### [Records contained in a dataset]
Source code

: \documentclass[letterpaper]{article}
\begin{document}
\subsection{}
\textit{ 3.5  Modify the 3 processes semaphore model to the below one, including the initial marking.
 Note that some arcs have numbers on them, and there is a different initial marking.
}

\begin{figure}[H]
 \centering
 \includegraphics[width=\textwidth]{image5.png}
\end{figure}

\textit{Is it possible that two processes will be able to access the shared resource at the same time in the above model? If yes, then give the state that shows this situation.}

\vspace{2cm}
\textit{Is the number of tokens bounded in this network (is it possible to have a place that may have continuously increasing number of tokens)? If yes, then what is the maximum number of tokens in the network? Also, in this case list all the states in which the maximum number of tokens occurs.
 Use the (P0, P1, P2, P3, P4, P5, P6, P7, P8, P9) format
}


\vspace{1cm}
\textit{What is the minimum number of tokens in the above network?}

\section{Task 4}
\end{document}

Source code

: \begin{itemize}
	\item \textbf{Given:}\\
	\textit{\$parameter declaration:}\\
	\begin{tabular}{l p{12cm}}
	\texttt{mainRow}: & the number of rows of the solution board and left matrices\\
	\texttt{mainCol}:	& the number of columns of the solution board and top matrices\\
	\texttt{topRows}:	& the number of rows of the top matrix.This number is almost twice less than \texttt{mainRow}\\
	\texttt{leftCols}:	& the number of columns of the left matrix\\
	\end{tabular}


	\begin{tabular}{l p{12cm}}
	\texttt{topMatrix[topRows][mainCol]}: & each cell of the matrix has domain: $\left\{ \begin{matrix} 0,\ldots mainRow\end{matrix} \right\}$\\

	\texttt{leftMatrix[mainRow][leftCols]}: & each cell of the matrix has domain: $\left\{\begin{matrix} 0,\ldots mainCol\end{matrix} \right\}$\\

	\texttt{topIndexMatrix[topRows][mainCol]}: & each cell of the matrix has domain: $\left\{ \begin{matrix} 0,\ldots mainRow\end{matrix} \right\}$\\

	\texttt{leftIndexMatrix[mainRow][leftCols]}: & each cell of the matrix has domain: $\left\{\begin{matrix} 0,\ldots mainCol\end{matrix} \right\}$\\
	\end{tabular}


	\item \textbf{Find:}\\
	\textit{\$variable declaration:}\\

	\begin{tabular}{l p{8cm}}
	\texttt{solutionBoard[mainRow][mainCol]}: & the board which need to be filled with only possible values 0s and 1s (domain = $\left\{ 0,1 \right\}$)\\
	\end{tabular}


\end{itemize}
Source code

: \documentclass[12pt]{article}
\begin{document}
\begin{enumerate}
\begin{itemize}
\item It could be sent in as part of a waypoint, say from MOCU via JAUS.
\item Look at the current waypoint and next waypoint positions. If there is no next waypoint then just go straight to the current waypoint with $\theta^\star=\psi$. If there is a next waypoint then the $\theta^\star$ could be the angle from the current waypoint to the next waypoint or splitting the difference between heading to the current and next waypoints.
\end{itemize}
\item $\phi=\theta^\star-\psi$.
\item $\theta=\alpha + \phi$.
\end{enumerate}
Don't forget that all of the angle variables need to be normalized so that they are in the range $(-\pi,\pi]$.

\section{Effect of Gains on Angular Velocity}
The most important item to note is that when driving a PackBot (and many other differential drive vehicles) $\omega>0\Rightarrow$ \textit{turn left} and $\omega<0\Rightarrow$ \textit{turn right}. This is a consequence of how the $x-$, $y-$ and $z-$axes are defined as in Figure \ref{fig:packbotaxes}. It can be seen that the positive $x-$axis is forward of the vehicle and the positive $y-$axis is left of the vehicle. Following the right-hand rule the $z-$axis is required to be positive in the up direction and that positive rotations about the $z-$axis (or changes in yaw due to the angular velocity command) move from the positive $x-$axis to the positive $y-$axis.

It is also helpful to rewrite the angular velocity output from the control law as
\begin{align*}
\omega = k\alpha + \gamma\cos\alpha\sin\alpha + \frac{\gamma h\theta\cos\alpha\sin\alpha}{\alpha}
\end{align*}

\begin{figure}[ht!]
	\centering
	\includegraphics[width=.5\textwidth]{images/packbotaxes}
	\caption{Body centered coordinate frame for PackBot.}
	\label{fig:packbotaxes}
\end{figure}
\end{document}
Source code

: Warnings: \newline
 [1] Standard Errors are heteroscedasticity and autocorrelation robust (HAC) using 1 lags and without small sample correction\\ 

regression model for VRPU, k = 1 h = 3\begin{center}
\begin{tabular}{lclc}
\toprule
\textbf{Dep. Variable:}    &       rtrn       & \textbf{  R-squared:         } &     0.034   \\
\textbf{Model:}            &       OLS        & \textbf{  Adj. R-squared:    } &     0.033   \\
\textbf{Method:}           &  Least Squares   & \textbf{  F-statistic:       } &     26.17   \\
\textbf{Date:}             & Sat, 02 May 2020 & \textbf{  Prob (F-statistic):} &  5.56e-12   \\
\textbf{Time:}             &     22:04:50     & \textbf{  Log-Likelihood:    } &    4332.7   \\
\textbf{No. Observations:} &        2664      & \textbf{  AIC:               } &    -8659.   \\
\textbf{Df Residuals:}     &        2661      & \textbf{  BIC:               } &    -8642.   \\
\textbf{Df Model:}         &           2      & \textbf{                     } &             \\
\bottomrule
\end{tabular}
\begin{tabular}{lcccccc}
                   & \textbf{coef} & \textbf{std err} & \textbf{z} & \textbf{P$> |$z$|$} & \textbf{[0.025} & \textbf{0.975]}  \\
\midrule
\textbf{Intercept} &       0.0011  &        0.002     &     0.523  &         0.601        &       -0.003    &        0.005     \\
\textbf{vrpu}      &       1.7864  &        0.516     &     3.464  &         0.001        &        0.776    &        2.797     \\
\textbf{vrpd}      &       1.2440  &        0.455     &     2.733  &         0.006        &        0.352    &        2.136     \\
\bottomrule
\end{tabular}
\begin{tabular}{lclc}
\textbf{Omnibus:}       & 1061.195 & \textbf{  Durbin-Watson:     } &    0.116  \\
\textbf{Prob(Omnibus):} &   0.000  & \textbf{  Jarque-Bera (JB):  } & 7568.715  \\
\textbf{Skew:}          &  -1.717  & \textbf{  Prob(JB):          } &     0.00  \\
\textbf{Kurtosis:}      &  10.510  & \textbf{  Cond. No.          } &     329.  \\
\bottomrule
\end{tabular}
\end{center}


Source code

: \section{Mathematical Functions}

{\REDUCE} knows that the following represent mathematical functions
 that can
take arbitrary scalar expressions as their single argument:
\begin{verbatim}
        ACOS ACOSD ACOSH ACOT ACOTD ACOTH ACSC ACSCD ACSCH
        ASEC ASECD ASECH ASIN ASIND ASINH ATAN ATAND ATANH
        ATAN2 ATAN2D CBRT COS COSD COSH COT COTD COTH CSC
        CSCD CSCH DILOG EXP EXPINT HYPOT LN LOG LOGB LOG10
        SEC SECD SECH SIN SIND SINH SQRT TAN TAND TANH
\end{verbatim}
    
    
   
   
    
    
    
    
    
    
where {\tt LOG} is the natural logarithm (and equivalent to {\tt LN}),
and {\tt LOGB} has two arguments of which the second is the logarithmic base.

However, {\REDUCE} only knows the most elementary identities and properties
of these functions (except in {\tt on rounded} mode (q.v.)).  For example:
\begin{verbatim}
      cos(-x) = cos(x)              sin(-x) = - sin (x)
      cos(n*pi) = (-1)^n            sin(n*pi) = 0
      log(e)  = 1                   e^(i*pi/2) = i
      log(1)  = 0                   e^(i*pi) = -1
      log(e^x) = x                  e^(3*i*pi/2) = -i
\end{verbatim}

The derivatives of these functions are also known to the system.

### [EXERCISE]
Write down all of the records again, word for word.

### [ANSWER BOX]
Source code

: \documentclass[letterpaper]{article}
\begin{document}
\subsection{}
\textit{ 3.5  Modify the 3 processes semaphore model to the below one, including the initial marking.
 Note that some arcs have numbers on them, and there is a different initial marking.
}

\begin{figure}[H]
 \centering
 \includegraphics[width=\textwidth]{image5.png}
\end{figure}

\textit{Is it possible that two processes will be able to access the shared resource at the same time in the above model? If yes, then give the state that shows this situation.}

\vspace{2cm}
\textit{Is the number of tokens bounded in this network (is it possible to have a place that may have continuously increasing number of tokens)? If yes, then what is the maximum number of tokens in the network? Also, in this case list all the states in which the maximum number of tokens occurs.
 Use the (P0, P1, P2, P3, P4, P5, P6, P7, P8, P9) format
}


\vspace{1cm}
\textit{What is the minimum number of tokens in the above network?}

\section{Task 4}
\end{document}

Source code

: \begin{itemize}
	\item \textbf{Given:}\\
	\textit{\$parameter declaration:}\\
	\begin{tabular}{l p{12cm}}
	\texttt{mainRow}: & the number of rows of the solution board and left matrices\\
	\texttt{mainCol}:	& the number of columns of the solution board and top matrices\\
	\texttt{topRows}:	& the number of rows of the top matrix.This number is almost twice less than \texttt{mainRow}\\
	\texttt{leftCols}:	& the number of columns of the left matrix\\
	\end{tabular}


	\begin{tabular}{l p{12cm}}
	\texttt{topMatrix[topRows][mainCol]}: & each cell of the matrix has domain: $\left\{ \begin{matrix} 0,\ldots mainRow\end{matrix} \right\}$\\

	\texttt{leftMatrix[mainRow][leftCols]}: & each cell of the matrix has domain: $\left\{\begin{matrix} 0,\ldots mainCol\end{matrix} \right\}$\\

	\texttt{topIndexMatrix[topRows][mainCol]}: & each cell of the matrix has domain: $\left\{ \begin{matrix} 0,\ldots mainRow\end{matrix} \right\}$\\

	\texttt{leftIndexMatrix[mainRow][leftCols]}: & each cell of the matrix has domain: $\left\{\begin{matrix} 0,\ldots mainCol\end{matrix} \right\}$\\
	\end{tabular}


	\item \textbf{Find:}\\
	\textit{\$variable declaration:}\\

	\begin{tabular}{l p{8cm}}
	\texttt{solutionBoard[mainRow][mainCol]}: & the board which need to be filled with only possible values 0s and 1s (domain = $\left\{ 0,1 \right\}$)\\
	\end{tabular}


\end{itemize}
Source code

: \documentclass[12pt]{article}
\begin{document}
\begin{enumerate}
\begin{itemize}
\item It could be sent in as part of a waypoint, say from MOCU via JAUS.
\item Look at the current waypoint and next waypoint positions. If there is no next waypoint then just go straight to the current waypoint with $\theta^\star=\psi$. If there is a next waypoint then the $\theta^\star$ could be the angle from the current waypoint to the next waypoint or splitting the difference between heading to the current and next waypoints.
\end{itemize}
\item $\phi=\theta^\star-\psi$.
\item $\theta=\alpha + \phi$.
\end{enumerate}
Don't forget that all of the angle variables need to be normalized so that they are in the range $(-\pi,\pi]$.

\section{Effect of Gains on Angular Velocity}
The most important item to note is that when driving a PackBot (and many other differential drive vehicles) $\omega>0\Rightarrow$ \textit{turn left} and $\omega<0\Rightarrow$ \textit{turn right}. This is a consequence of how the $x-$, $y-$ and $z-$axes are defined as in Figure \ref{fig:packbotaxes}. It can be seen that the positive $x-$axis is forward of the vehicle and the positive $y-$axis is left of the vehicle. Following the right-hand rule the $z-$axis is required to be positive in the up direction and that positive rotations about the $z-$axis (or changes in yaw due to the angular velocity command) move from the positive $x-$axis to the positive $y-$axis.

It is also helpful to rewrite the angular velocity output from the control law as
\begin{align*}
\omega = k\alpha + \gamma\cos\alpha\sin\alpha + \frac{\gamma h\theta\cos\alpha\sin\alpha}{\alpha}
\end{align*}

\begin{figure}[ht!]
	\centering
	\includegraphics[width=.5\textwidth]{images/packbotaxes}
	\caption{Body centered coordinate frame for PackBot.}
	\label{fig:packbotaxes}
\end{figure}
\end{document}
Source code

: Warnings: \newline
 [1] Standard Errors are heteroscedasticity and autocorrelation robust (HAC) using 1 lags and without small sample correction\\ 

regression model for VRPU, k = 1 h = 3\begin{center}
\begin{tabular}{lclc}
\toprule
\textbf{Dep. Variable:}    &       rtrn       & \textbf{  R-squared:         } &     0.034   \\
\textbf{Model:}            &       OLS        & \textbf{  Adj. R-squared:    } &     0.033   \\
\textbf{Method:}           &  Least Squares   & \textbf{  F-statistic:       } &     26.17   \\
\textbf{Date:}             & Sat, 02 May 2020 & \textbf{  Prob (F-statistic):} &  5.56e-12   \\
\textbf{Time:}             &     22:04:50     & \textbf{  Log-Likelihood:    } &    4332.7   \\
\textbf{No. Observations:} &        2664      & \textbf{  AIC:               } &    -8659.   \\
\textbf{Df Residuals:}     &        2661      & \textbf{  BIC:               } &    -8642.   \\
\textbf{Df Model:}         &           2      & \textbf{                     } &             \\
\bottomrule
\end{tabular}
\begin{tabular}{lcccccc}
                   & \textbf{coef} & \textbf{std err} & \textbf{z} & \textbf{P$> |$z$|$} & \textbf{[0.025} & \textbf{0.975]}  \\
\midrule
\textbf{Intercept} &       0.0011  &        0.002     &     0.523  &         0.601        &       -0.003    &        0.005     \\
\textbf{vrpu}      &       1.7864  &        0.516     &     3.464  &         0.001        &        0.776    &        2.797     \\
\textbf{vrpd}      &       1.2440  &        0.455     &     2.733  &         0.006        &        0.352    &        2.136     \\
\bottomrule
\end{tabular}
\begin{tabular}{lclc}
\textbf{Omnibus:}       & 1061.195 & \textbf{  Durbin-Watson:     } &    0.116  \\
\textbf{Prob(Omnibus):} &   0.000  & \textbf{  Jarque-Bera (JB):  } & 7568.715  \\
\textbf{Skew:}          &  -1.717  & \textbf{  Prob(JB):          } &     0.00  \\
\textbf{Kurtosis:}      &  10.510  & \textbf{  Cond. No.          } &     329.  \\
\bottomrule
\end{tabular}
\end{center}


Source code

: \section{Mathematical Functions}

{\REDUCE} knows that the following represent mathematical functions
 that can
take arbitrary scalar expressions as their single argument:
\begin{verbatim}
        ACOS ACOSD ACOSH ACOT ACOTD ACOTH ACSC ACSCD ACSCH
        ASEC ASECD ASECH ASIN ASIND ASINH ATAN ATAND ATANH
        ATAN2 ATAN2D CBRT COS COSD COSH COT COTD COTH CSC
        CSCD CSCH DILOG EXP EXPINT HYPOT LN LOG LOGB LOG10
        SEC SECD SECH SIN SIND SINH SQRT TAN TAND TANH
\end{verbatim}
    
    
   
   
    
    
    
    
    
    
where {\tt LOG} is the natural logarithm (and equivalent to {\tt LN}),
and {\tt LOGB} has two arguments of which the second is the logarithmic base.

However, {\REDUCE} only knows the most elementary identities and properties
of these functions (except in {\tt on rounded} mode (q.v.)).  For example:
\begin{verbatim}
      cos(-x) = cos(x)              sin(-x) = - sin (x)
      cos(n*pi) = (-1)^n            sin(n*pi) = 0
      log(e)  = 1                   e^(i*pi/2) = i
      log(1)  = 0                   e^(i*pi) = -1
      log(e^x) = x                  e^(3*i*pi/2) = -i
\end{verbatim}

The derivatives of these functions are also known to the system.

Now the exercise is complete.